_TEXT PASSAGE_
After the assisted-installer writes the OCP operating system to the
host's installation disk and then reboots the host, we can only hope
that the disk that will boot after that reboot is the installation disk
and not some other device.

After the reboot, one of the following three things could happen:

  1. The discovery ISO media gets booted, again. This is bad, but we can
    detect this and let the user know.

  2. Some disk other than the installation disk gets booted. This is bad,
    and there's nothing we can do about it. We can't even tell for sure if
    that happened.

  3. The installation disk boots and everything is fine and installation
    / cluster initialization proceeds as expected.

On UEFI based systems we can usually make (3) happen using efibootmgr,
on BIOS based systems we cannot influence the boot process in the same
way. However, there is one thing yet we try to do to avoid (2) - during
installation the assisted-service asks the assisted-installer to attempt
to format the boot partition of some of the disks that the
assisted-agent recognized as "Bootable" (these are disks that have an
MBR bootloader as their first sector).

By attempting to clear the boot sector of these disks, we hope that BIOS
will no longer recognize these disks as bootable and so will not try to
automatically boot from them, thus preventing (2).

The issue

ALL disks that we recognize as bootable (save for some special
exceptions) get formatted, all for the sake of ensuring the user won't
run into confusing boot order issues. This is an opinionated decision we
made to improve the ease of use of the Assisted Installer, but it comes
at a cost of destroying user disks, some of which could potentially be
important and might be used by the cluster / server hardware. Some users
may be unhappy with this decision and may want to have more control.

The solution

Give users an abiltiy to opt out of formatting particular disk(s). When
users choose to opt out of formatting, the UI (not as part of this PR)
will show them a warning explaining that it is on them to ensure they
won't run into any boot order issues, and it's up to them to take care
of it.

Implementation

Two new API changes have been introduced -

  • New read-only disks_to_be_formatted column added to every host. This
    column is managed by the service. It's a comma separated list of disks
    that are automatically planned to undergo formatting once installation
    begins, unless otherwise set to be skipped by skip_formatting_disks.
    The reason this new API was added is because we would like the new UI
    for this feature to also show the users which disks are planned to
    undergo formatting.

  • New user-updatable skip_formatting_disks column. Can be modified
    through a newly added host UPDATE API. The structure of this new
    UPDATE API is a list of disks, and for each disk, whether the user
    wants it removed-from or added-to the skip_formatting_disks list. In
    order to make sure that direct API users didn't make a typo (which
    could lead to potentially harmful formatting), this API would also
    validate that the disk ID that the user asked to skip actually appears
    in the inventory. This also ensures the user doesn't choose to skip a
    disk before the inventory arrives - as that could lead to the
    installation disk being chosen to be one of the skipped disks, which
    would be awkward.

_WHAT YOU WILL DO_
Reproduce the passage of the disk-formatting text from "By attempting to" to "have more control.", word for word. Rely only on the text about disk formatting in the Assisted Installer.

_THE DATA_
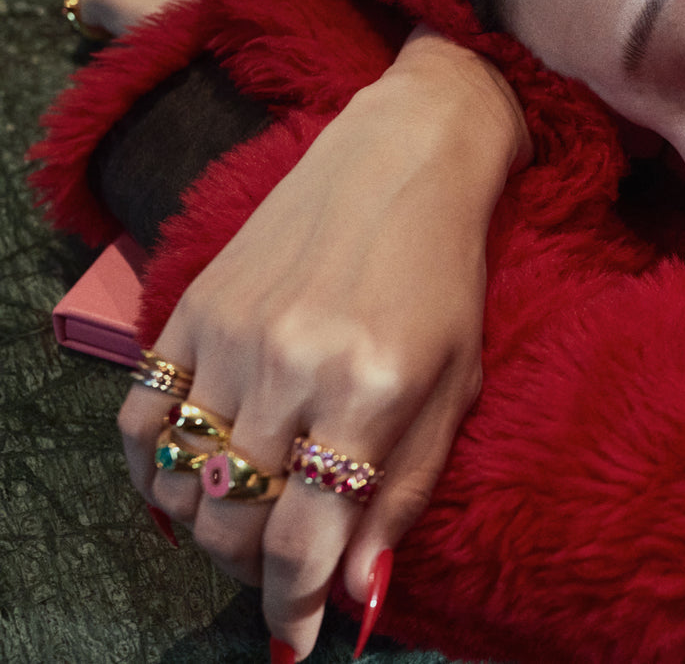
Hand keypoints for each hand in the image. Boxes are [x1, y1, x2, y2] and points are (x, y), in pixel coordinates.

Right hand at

_THE COMPLETED TASK_
By attempting to clear the boot sector of these disks, we hope that BIOS
will no longer recognize these disks as bootable and so will not try to
automatically boot from them, thus preventing (2).

The issue

ALL disks that we recognize as bootable (save for some special
exceptions) get formatted, all for the sake of ensuring the user won't
run into confusing boot order issues. This is an opinionated decision we
made to improve the ease of use of the Assisted Installer, but it comes
at a cost of destroying user disks, some of which could potentially be
important and might be used by the cluster / server hardware. Some users
may be unhappy with this decision and may want to have more control.